Display your reconstructions  
Observe how reconstruction improves as k increases.


In [None]:

def reconstruct_with_k(U, mean_image, x_centered, k):
    '''
        reconstruct_with_k should return a vector of the reconstructed input x_centered
    '''
    #TODO - enter your code here...
    
    return recon_x

#choose an image index and k (components) list
j = 11
ks = [5, 10, 15, 20, 25, 30]



#Load the test images
B, _ = load_and_preprocess(TEST_DIR, size=OUTPUT_SIZE, max_images=MAX_IMAGES)
B_centered = B - mean_image[:, None] # remeber the mean image must be from A

# TODO: Uncomment and run on a training image in A, after it is centered; A_centered, U, and mean_image exist
#orig = A[:, j]
#x = A_centered[:, j]
#then run on the test data
#orig = B[:, j]
#x = B_centered[:, j]
# 

recons_x = []
mses = []
for k in ks:
    r = reconstruct_with_k(U3, mean_image, x, k)
    recons_x.append(r)
    mses.append(float(np.mean((orig - r)**2)))

# # Plot original + reconstructions
cols = len(ks) + 1
plt.figure(figsize=(2.2*cols, 2.8))
ax = plt.subplot(1, cols, 1)
ax.imshow(orig.reshape(OUTPUT_SIZE[::-1]), cmap="gray")
ax.set_title("Original")
ax.axis("off")
for i, (k, r, mse) in enumerate(zip(ks, recons_x, mses), start=2):
    ax = plt.subplot(1, cols, i)
    ax.imshow(r.reshape(OUTPUT_SIZE[::-1]), cmap="gray")
    ax.set_title(f"k={k}\nMSE={mse:.4f}")
    ax.axis("off")
plt.tight_layout()
plt.show()

# # Error curve
plt.figure(figsize=(5,3))
plt.plot(ks, mses, marker="o")
plt.xlabel("Number of components (k)")
plt.ylabel("Reconstruction MSE")
plt.title("Reconstruction error vs k")
plt.grid(True, alpha=0.3)
plt.tight_layout()
plt.show()




## 11) TODO: Explained variance; plot the cummulative explained variance   

Plot how much variation is captured by the first k components.   

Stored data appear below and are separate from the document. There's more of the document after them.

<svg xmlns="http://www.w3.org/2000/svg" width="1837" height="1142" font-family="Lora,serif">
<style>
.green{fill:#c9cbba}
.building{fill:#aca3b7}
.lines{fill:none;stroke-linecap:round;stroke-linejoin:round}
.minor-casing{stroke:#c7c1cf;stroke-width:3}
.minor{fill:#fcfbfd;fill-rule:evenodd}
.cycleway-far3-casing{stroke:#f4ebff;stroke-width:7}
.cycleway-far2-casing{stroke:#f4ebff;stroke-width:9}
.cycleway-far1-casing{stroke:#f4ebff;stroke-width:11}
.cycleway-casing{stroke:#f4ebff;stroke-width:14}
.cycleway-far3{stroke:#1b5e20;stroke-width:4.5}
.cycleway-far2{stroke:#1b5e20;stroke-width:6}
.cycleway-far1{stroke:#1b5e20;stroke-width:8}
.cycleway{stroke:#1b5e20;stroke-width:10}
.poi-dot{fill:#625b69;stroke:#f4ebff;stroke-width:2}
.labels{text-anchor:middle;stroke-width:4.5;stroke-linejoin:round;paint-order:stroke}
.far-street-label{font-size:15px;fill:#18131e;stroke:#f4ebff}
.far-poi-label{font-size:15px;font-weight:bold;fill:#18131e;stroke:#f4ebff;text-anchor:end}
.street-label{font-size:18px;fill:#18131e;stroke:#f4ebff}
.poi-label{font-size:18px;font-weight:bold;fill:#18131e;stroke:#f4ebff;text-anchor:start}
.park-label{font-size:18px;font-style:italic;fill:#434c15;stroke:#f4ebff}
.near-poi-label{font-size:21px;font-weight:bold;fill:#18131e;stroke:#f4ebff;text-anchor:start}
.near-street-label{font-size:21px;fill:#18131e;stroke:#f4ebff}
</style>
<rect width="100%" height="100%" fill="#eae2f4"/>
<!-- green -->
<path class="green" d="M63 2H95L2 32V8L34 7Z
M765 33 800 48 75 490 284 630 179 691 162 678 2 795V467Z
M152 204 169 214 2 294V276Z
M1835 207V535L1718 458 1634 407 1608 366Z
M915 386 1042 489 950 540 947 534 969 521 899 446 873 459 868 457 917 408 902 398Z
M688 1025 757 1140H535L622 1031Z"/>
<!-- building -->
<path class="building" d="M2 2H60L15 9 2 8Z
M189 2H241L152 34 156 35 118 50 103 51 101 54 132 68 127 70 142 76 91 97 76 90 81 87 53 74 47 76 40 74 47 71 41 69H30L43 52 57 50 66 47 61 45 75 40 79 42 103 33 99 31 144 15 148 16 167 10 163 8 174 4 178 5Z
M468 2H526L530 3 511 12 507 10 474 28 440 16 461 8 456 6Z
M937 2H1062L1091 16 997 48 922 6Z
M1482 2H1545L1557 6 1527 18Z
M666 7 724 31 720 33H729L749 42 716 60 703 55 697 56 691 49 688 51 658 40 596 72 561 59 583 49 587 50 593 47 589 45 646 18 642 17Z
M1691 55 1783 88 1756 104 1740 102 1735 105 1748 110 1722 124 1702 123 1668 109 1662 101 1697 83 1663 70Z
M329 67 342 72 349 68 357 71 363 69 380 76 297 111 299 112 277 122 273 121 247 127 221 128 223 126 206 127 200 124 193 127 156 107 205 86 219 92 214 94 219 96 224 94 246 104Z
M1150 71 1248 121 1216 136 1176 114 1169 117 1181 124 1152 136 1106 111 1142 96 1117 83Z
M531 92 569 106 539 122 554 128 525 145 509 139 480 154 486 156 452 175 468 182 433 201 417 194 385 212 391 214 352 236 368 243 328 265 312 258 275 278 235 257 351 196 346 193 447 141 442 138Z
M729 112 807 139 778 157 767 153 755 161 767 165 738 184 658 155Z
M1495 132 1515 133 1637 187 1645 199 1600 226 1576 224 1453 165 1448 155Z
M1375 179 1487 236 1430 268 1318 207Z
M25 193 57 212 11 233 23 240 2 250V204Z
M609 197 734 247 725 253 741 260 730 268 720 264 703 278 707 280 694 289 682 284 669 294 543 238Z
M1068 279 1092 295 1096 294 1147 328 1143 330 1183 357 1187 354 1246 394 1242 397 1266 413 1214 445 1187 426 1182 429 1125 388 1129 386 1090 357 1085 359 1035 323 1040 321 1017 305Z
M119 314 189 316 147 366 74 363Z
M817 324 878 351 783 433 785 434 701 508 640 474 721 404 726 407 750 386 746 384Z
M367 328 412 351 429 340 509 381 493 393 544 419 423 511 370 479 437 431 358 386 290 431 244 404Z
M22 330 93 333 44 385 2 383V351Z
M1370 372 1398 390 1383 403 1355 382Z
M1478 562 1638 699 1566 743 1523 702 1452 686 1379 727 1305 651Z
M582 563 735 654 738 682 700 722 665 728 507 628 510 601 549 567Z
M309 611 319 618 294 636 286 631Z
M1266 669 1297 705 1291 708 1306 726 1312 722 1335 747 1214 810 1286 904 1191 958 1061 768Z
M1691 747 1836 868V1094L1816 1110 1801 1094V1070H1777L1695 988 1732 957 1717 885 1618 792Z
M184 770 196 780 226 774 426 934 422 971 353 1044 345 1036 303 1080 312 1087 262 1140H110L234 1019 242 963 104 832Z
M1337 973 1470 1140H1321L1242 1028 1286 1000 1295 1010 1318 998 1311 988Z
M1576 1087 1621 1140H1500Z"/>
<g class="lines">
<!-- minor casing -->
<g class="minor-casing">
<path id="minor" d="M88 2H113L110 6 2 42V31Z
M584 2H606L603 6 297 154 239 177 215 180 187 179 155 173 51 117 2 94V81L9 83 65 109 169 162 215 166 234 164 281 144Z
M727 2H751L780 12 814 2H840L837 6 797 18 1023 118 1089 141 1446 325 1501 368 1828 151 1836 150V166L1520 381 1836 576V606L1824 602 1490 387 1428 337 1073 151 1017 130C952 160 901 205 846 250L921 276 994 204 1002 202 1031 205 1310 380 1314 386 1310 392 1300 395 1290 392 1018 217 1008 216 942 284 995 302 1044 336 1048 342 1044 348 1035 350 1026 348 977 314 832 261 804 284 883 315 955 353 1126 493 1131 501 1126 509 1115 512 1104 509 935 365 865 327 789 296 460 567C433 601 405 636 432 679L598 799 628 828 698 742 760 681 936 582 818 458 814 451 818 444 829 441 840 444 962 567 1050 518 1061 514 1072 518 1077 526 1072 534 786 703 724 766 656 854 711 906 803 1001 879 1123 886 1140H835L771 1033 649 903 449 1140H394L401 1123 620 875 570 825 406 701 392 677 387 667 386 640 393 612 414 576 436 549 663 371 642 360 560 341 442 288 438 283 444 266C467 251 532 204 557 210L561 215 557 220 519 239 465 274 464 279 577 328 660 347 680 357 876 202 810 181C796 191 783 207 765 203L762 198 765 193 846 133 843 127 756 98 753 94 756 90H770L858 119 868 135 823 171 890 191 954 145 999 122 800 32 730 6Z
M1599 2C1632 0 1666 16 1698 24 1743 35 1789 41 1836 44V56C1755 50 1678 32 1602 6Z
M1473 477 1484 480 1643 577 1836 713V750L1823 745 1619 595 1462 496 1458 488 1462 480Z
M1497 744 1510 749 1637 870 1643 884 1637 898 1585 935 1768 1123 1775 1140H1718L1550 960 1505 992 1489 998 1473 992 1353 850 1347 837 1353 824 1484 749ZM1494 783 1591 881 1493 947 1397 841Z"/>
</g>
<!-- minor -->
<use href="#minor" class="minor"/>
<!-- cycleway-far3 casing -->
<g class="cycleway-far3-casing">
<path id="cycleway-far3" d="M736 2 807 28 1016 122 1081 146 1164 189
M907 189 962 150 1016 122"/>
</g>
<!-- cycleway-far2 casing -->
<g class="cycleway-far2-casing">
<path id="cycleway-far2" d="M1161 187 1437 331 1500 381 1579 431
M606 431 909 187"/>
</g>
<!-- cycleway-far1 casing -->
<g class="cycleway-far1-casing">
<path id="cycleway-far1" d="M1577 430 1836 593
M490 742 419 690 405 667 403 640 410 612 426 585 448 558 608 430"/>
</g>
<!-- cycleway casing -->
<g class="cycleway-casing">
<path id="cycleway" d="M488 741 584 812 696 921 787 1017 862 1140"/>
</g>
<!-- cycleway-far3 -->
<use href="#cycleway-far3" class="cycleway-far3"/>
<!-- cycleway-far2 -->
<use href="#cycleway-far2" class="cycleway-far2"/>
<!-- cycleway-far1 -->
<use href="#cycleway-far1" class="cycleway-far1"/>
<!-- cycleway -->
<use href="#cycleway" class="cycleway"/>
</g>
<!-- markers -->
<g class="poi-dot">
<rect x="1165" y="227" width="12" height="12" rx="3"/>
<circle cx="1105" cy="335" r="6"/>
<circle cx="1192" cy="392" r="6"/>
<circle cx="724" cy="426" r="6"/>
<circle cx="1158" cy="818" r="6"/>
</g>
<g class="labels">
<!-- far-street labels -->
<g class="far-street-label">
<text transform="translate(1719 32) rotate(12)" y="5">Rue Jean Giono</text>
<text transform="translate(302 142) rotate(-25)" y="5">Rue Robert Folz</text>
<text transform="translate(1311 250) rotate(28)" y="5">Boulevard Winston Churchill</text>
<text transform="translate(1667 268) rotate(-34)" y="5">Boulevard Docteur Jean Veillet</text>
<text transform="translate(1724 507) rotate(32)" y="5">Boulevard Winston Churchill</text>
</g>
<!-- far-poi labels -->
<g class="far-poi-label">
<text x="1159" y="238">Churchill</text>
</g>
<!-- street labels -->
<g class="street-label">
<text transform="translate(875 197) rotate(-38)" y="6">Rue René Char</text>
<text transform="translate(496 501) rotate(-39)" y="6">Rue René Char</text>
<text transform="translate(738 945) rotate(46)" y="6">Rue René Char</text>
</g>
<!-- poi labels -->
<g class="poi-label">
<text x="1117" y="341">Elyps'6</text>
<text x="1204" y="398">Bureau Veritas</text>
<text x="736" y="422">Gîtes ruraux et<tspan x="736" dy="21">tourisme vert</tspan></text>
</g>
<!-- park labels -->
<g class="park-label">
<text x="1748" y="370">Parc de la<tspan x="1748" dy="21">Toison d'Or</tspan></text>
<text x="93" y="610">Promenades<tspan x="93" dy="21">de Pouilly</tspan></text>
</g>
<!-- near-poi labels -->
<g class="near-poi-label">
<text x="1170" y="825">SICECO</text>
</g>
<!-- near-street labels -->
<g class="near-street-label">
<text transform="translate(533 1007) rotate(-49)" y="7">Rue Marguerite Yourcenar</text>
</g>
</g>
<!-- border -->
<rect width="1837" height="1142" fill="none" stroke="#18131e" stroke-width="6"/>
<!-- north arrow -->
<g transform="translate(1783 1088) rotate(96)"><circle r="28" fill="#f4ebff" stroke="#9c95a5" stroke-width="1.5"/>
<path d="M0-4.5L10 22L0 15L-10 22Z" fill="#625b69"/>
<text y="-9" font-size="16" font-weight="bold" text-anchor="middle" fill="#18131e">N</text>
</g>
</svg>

$EVR_k = \frac{\lambda_k}{\sum_{i=1}^p \lambda_i}$

Cummulative $EVR_m = \frac{\sum_{k=1}^m \lambda_k}{\sum_{i=1}^p \lambda_i}$

Plot $EVR_m$ at every $m$


In [None]:
#####
#TODO - enter your code here to solve for cummu, the cummlative EVR

#plot cummu
plt.figure(figsize=(6,3.5))
plt.plot(np.arange(1, len(cummu)+1), cummu, marker='o')
plt.xlabel("Number of components (k)")
plt.ylabel("Cumulative explained variance")
plt.title("Explained variance vs components")
plt.grid(True, alpha=0.3)
plt.tight_layout()
plt.show()


## 12) TODO: Feature Mapping
- Explain how this approach can be used for feature extraction - you can explain that here...

- What exactly are the features and how do we obtain them here?